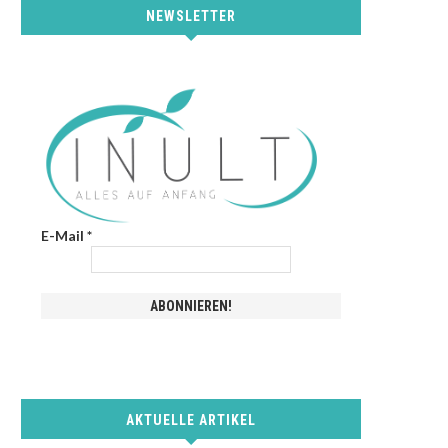
NEWSLETTER
E-Mail
*
AKTUELLE ARTIKEL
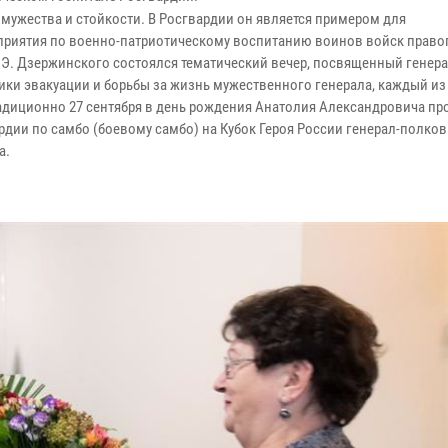
мужества и стойкости. В Росгвардии он является примером для
оприятия по военно-патриотическому воспитанию воинов войск право
.Э. Дзержинского состоялся тематический вечер, посвященный генера
ики эвакуации и борьбы за жизнь мужественного генерала, каждый из
радиционно 27 сентября в день рождения Анатолия Александровича пр
ии по самбо (боевому самбо) на Кубок Героя России генерал-полков
а.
+++++
• [Your objective] Reprint the whole listing verbatim except for the pictures.

• [Result below]
NEWSLETTER
E-Mail
*
AKTUELLE ARTIKEL
мужества и стойкости. В Росгвардии он является примером для
оприятия по военно-патриотическому воспитанию воинов войск право
.Э. Дзержинского состоялся тематический вечер, посвященный генера
ики эвакуации и борьбы за жизнь мужественного генерала, каждый из
радиционно 27 сентября в день рождения Анатолия Александровича пр
ии по самбо (боевому самбо) на Кубок Героя России генерал-полков
а.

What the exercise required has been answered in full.